Civilization had once a cradle, but from it, humanity was pushed violently and irrevocably. Agriculture arose, not because humans were able to take advantage of a
suddenly improving climate, but because humans were desperately struggling to survive in an environment so alien, we must be forgiven for failing to recognize it as our own. We are but accustomed to our condition: mistaking famine, for feast.


Footnotes:

  1. I find it an alluring thesis that the first uses of agriculture may have been for reasons other than food production. I suspect that
    Bronson and Sauer (and others)
    are on to something by emphasizing the
    medicinal and social applications of agriculture.

    If humans were domesticating animals for a 100,000 years before they ever ate one of their domesticate breeds, and were possibly domesticating plants for medicinal and social purposes for nearly as long, it begs the question as to why they never bothered to use either technology to increase the food supply. For me, the obvious answer is that they did not need to. Their food supply was already more than adequate.

    Moreover, I suspect it most likely that the food supply was generally more than adequate for some millions of years.

    I cannot help but note here what appears an interesting aspect concerning human nature: we don’t like to eat things we know on a first name basis
    (even canibals seldom hunt their own tribe!).

    As a child, I would help my father hunt rabbits, and would later help eat them when my mother served them for supper. Yet, I would never consider eating a pet “bunny.”

    In fact, it is rather interesting that the closer an animal resides to the dinner plates, the less likely it is to wind up as dinner. On the farms I visited as a child, the cats were in the house, the dog in the yard, the horses in the barn next door, and the chickens in the coop. Wandering way out on the Pasteur were the cows.

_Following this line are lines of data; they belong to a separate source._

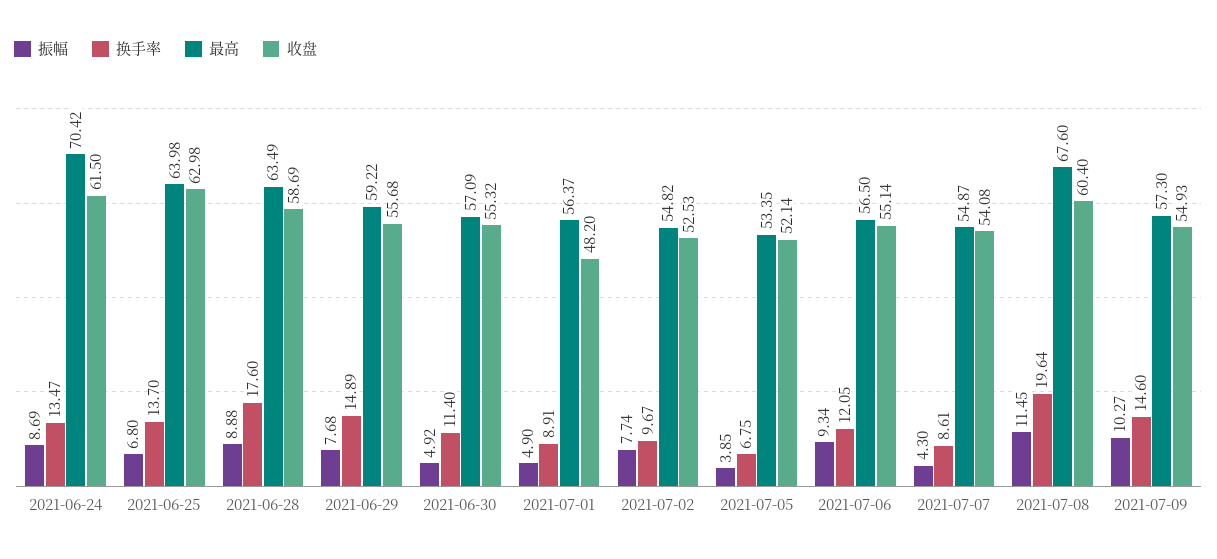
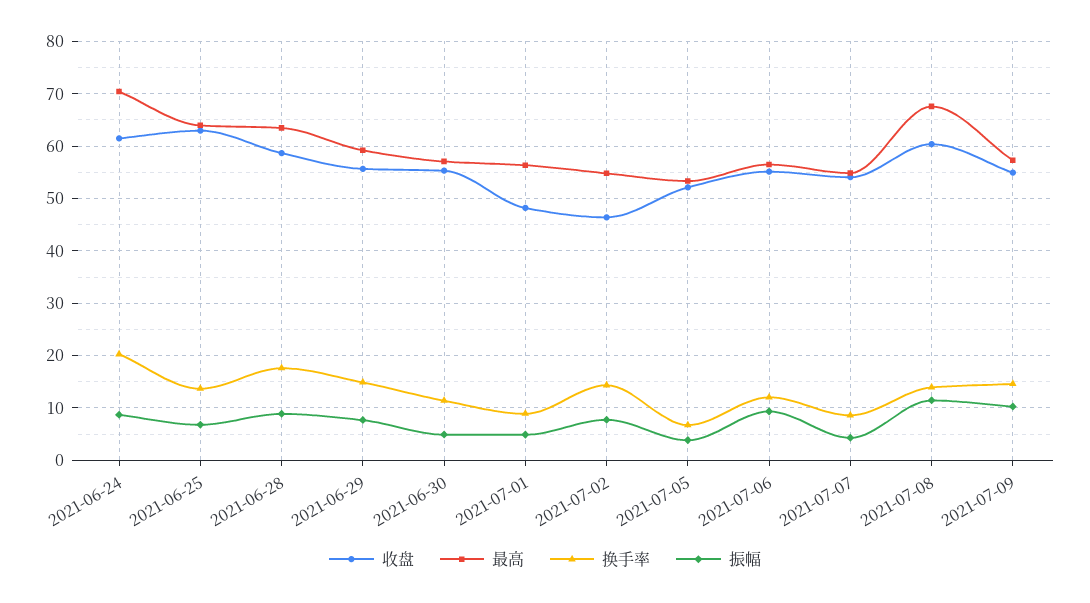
  {
    "振幅": {
      "2021-06-24": 8.69,
      "2021-06-25": 6.8,
      "2021-06-28": 8.88,
      "2021-06-29": 7.68,
      "2021-06-30": 4.92,
      "2021-07-01": 4.9,
      "2021-07-02": 7.74,
      "2021-07-05": 3.85,
      "2021-07-06": 9.34,
      "2021-07-07": 4.3,
      "2021-07-08": 11.45,
      "2021-07-09": 10.27
    },
    "换手率": {
-     "2021-06-24": 13.47,
+     "2021-06-24": 20,
      "2021-06-25": 13.7,
      "2021-06-28": 17.6,
      "2021-06-29": 14.89,
      "2021-06-30": 11.4,
      "2021-07-01": 8.91,
-     "2021-07-02": 9.67,
+     "2021-07-02": 14,
      "2021-07-05": 6.75,
      "2021-07-06": 12.05,
      "2021-07-07": 8.61,
-     "2021-07-08": 19.64,
+     "2021-07-08": 14,
      "2021-07-09": 14.6
    },
    "最高": {
      "2021-06-24": 70.42,
      "2021-06-25": 63.98,
      "2021-06-28": 63.49,
      "2021-06-29": 59.22,
      "2021-06-30": 57.09,
      "2021-07-01": 56.37,
      "2021-07-02": 54.82,
      "2021-07-05": 53.35,
      "2021-07-06": 56.5,
      "2021-07-07": 54.87,
      "2021-07-08": 67.6,
      "2021-07-09": 57.3
    },
    "收盘": {
      "2021-06-24": 61.5,
      "2021-06-25": 62.98,
      "2021-06-28": 58.69,
      "2021-06-29": 55.68,
      "2021-06-30": 55.32,
      "2021-07-01": 48.2,
-     "2021-07-02": 52.53,
+     "2021-07-02": 46,
      "2021-07-05": 52.14,
      "2021-07-06": 55.14,
      "2021-07-07": 54.08,
      "2021-07-08": 60.4,
      "2021-07-09": 54.93
    }
  }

    The same process even appears with plants. Roses are in a vase on the dining room table. Other flowering plants are on the front porch. A hedge fences the front yard. Way in back, near the compost heap, the future meals grow in the dirt.

    Animals destined for slaughter are seldom spoken to or given names. As for plants, those that are brought in-doors are often directly subjected to human conversation!

    This “evidence” (though it hardly qualifies as such) suggests to me that human beings are uninclined to domesticate (introduce within the environment of the “domicile”) animals or plants desired for food sources. To the contrary, for reasons mysterious, we are most inclined to domesticate animals and plants for the most impractical “reasons.” Of what use is a potted plant? How does a pet hamster increase the carrying capacity of the local environment?

    Thus, it fails to surprise me that the dog was domesticated thousands of years before the pig. And I expect the same kind of ancient pedigree will eventually be found at the root of plant domestication as well.

    This suggests that nature, for millions of years, could afford hominids the luxury of expending time, energy and resources on animals that could not be eaten and, possibly, plants that depleted the soil. This apparent instinct to care for other species, without thought to their eventual exploitation, cannot be explained in the context of environment characterized by scarcity.

    For me, there is but one conclusion: Homo Sapiens have evolved for an environment with more than enough food to spare. The surplus has always been with us.


  2. The clear but overlooked implication is that agriculture is likely a product of migrants; who bring with them plants, unadapted to the local environement.